| Exercise brief |
Find each line in the entries below that contains the word "بپرسید", and copy those lines out in full.

+++ Source data +++

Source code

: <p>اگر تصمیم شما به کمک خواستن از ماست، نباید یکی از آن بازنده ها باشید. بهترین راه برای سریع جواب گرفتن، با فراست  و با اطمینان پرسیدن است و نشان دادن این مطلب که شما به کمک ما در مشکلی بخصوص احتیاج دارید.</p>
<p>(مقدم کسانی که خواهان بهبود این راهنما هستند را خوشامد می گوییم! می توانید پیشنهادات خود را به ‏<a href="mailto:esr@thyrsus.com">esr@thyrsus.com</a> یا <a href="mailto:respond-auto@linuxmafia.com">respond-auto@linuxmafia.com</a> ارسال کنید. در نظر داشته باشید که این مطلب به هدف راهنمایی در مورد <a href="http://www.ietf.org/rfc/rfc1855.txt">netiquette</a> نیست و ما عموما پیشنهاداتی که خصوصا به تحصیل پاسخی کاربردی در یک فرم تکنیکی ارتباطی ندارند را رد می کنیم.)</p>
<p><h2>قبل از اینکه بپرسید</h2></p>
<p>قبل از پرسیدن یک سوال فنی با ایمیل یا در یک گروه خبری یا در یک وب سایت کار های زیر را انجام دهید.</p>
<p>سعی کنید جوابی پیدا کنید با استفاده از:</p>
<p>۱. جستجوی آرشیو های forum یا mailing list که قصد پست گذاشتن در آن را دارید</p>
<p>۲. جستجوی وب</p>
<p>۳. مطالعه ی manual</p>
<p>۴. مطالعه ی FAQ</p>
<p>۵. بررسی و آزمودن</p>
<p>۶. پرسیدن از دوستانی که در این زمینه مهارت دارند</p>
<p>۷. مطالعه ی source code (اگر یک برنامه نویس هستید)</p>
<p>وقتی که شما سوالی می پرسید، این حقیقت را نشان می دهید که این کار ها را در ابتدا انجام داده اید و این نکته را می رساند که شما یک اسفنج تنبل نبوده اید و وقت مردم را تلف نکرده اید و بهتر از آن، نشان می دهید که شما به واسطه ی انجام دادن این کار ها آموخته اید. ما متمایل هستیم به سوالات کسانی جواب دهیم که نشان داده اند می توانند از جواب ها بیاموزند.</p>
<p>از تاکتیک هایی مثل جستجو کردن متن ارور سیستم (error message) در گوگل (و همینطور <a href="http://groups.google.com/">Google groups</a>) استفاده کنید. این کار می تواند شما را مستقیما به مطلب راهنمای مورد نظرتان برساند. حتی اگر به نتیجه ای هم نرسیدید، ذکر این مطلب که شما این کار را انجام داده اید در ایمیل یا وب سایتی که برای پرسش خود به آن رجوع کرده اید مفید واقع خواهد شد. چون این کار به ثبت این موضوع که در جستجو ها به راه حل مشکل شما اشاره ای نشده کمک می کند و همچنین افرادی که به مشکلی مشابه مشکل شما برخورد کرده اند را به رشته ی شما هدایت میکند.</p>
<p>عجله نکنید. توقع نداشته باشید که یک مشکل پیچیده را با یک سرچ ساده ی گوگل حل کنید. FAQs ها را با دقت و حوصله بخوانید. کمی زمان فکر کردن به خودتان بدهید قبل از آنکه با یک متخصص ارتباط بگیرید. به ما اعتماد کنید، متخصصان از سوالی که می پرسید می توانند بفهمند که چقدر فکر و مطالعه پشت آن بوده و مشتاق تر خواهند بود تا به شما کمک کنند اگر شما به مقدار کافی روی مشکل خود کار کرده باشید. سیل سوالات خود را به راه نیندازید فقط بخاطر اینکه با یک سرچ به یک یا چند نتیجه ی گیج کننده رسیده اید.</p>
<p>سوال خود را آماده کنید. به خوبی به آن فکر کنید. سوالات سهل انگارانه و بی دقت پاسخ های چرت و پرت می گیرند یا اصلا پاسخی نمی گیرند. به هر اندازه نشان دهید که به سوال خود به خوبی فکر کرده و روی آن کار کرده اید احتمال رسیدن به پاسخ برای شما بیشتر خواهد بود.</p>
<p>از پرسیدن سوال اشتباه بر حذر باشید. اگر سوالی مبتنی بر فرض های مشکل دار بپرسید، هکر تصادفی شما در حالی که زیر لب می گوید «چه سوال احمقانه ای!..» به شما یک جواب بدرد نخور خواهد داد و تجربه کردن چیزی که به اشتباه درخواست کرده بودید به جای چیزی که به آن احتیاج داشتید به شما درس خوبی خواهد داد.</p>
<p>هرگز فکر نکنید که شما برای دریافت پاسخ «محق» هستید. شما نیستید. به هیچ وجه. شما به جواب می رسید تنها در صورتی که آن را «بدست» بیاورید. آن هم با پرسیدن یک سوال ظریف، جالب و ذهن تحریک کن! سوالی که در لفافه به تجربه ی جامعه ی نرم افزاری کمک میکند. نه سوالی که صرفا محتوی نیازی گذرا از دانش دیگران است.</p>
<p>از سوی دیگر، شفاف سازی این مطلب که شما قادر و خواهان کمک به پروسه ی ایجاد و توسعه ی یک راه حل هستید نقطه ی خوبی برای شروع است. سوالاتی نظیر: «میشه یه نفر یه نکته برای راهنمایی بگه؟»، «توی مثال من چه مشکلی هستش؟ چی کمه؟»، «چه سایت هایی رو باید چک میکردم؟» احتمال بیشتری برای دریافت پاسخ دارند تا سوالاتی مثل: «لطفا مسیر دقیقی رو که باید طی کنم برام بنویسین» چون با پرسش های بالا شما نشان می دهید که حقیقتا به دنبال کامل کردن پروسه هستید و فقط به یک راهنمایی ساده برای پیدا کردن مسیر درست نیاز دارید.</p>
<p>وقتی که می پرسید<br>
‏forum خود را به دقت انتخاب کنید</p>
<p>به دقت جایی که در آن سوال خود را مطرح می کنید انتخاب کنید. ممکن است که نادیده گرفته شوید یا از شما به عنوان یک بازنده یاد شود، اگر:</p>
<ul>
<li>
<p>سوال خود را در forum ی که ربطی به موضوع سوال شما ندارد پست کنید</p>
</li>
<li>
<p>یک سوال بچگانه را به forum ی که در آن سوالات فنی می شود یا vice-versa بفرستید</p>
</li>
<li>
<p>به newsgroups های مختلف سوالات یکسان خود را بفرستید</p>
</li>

+++

| Solution for this exercise |
<p><h2>قبل از اینکه بپرسید</h2></p>
<p>از پرسیدن سوال اشتباه بر حذر باشید. اگر سوالی مبتنی بر فرض های مشکل دار بپرسید، هکر تصادفی شما در حالی که زیر لب می گوید «چه سوال احمقانه ای!..» به شما یک جواب بدرد نخور خواهد داد و تجربه کردن چیزی که به اشتباه درخواست کرده بودید به جای چیزی که به آن احتیاج داشتید به شما درس خوبی خواهد داد.</p>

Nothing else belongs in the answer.